In 2003 the Parliament passed a bill on prescription databases, permitting the State Health Insurance Organization to register data from all doctors' prescriptions of medicines. The purpose of creating such a database is to prevent abuse of prescription drugs and to give an overview of the nation's drug consumption. Access to personal data will be controlled by the Director of Public Health. As a result of the opposition to the draft bill by the Data Protection Authority, the bill was modified to implement encryption means to protect the personal data. Mannvernd pointed out that the Director of Public Health had no need to have access to information about most of the medicines and prescriptions covered by the Act, since there was no potential of abuse or threat to the health of the population, and that the collection of sensitive information by the State Health Insurance Organization would compromise the integrity of that establishment, thereby endangering the trust of their clients. Mannvernd additionally argued that there was a danger that the database could be used later for different purposes than the original ones, as this had already been the case in the past. It therefore recommended that sensitive information only be collected in case of absolute necessity.

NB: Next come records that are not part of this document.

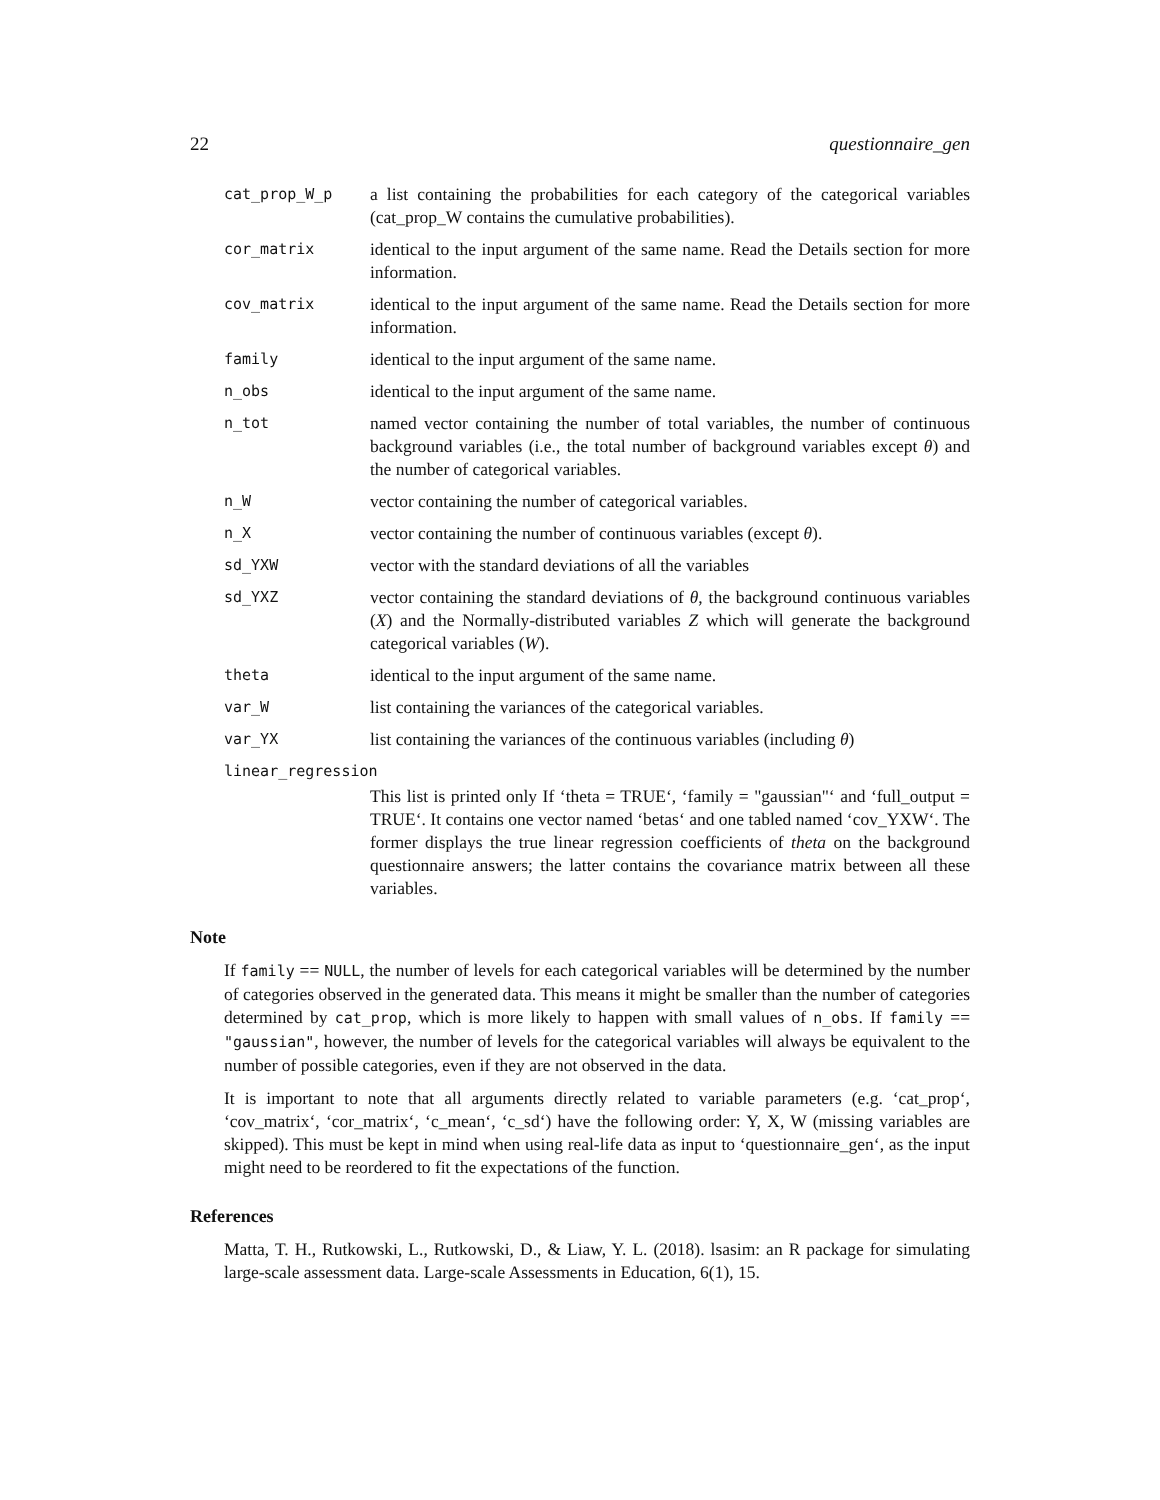22 questionnaire_gen
cat_prop_W_p
a list containing the probabilities for each category of the categorical variables (cat_prop_W contains the cumulative probabilities).
cor_matrix
identical to the input argument of the same name. Read the Details section for more information.
cov_matrix
identical to the input argument of the same name. Read the Details section for more information.
family
identical to the input argument of the same name.
n_obs
identical to the input argument of the same name.
n_tot
named vector containing the number of total variables, the number of continuous background variables (i.e., the total number of background variables except θ) and the number of categorical variables.
n_W
vector containing the number of categorical variables.
n_X
vector containing the number of continuous variables (except θ).
sd_YXW
vector with the standard deviations of all the variables
sd_YXZ
vector containing the standard deviations of θ, the background continuous variables (X) and the Normally-distributed variables Z which will generate the background categorical variables (W).
theta
identical to the input argument of the same name.
var_W
list containing the variances of the categorical variables.
var_YX
list containing the variances of the continuous variables (including θ)
linear_regression
This list is printed only If ‘theta = TRUE‘, ‘family = "gaussian"‘ and ‘full_output = TRUE‘. It contains one vector named ‘betas‘ and one tabled named ‘cov_YXW‘. The former displays the true linear regression coefficients of theta on the background questionnaire answers; the latter contains the covariance matrix between all these variables.
Note
If family == NULL, the number of levels for each categorical variables will be determined by the number of categories observed in the generated data. This means it might be smaller than the number of categories determined by cat_prop, which is more likely to happen with small values of n_obs. If family == "gaussian", however, the number of levels for the categorical variables will always be equivalent to the number of possible categories, even if they are not observed in the data.
It is important to note that all arguments directly related to variable parameters (e.g. ‘cat_prop‘, ‘cov_matrix‘, ‘cor_matrix‘, ‘c_mean‘, ‘c_sd‘) have the following order: Y, X, W (missing variables are skipped). This must be kept in mind when using real-life data as input to ‘questionnaire_gen‘, as the input might need to be reordered to fit the expectations of the function.
References
Matta, T. H., Rutkowski, L., Rutkowski, D., & Liaw, Y. L. (2018). lsasim: an R package for simulating large-scale assessment data. Large-scale Assessments in Education, 6(1), 15.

Iceland is a member of the Council of Europe and has signed and ratified the Convention for the Protection of Individuals with Regard to Automatic Processing of Personal Data (ETS No. 108).[1464] It has signed and ratified the European Convention for the Protection of Human Rights and Fundamental Freedoms.[1465] In November 2001, it signed, but has not ratified, the CoE Convention on Cybercrime (ETS No.185).[1466] It is a member of the Organization for Economic Cooperation and Development and has adopted the OECD Guidelines on the Protection of Privacy and Transborder Flows of Personal Data.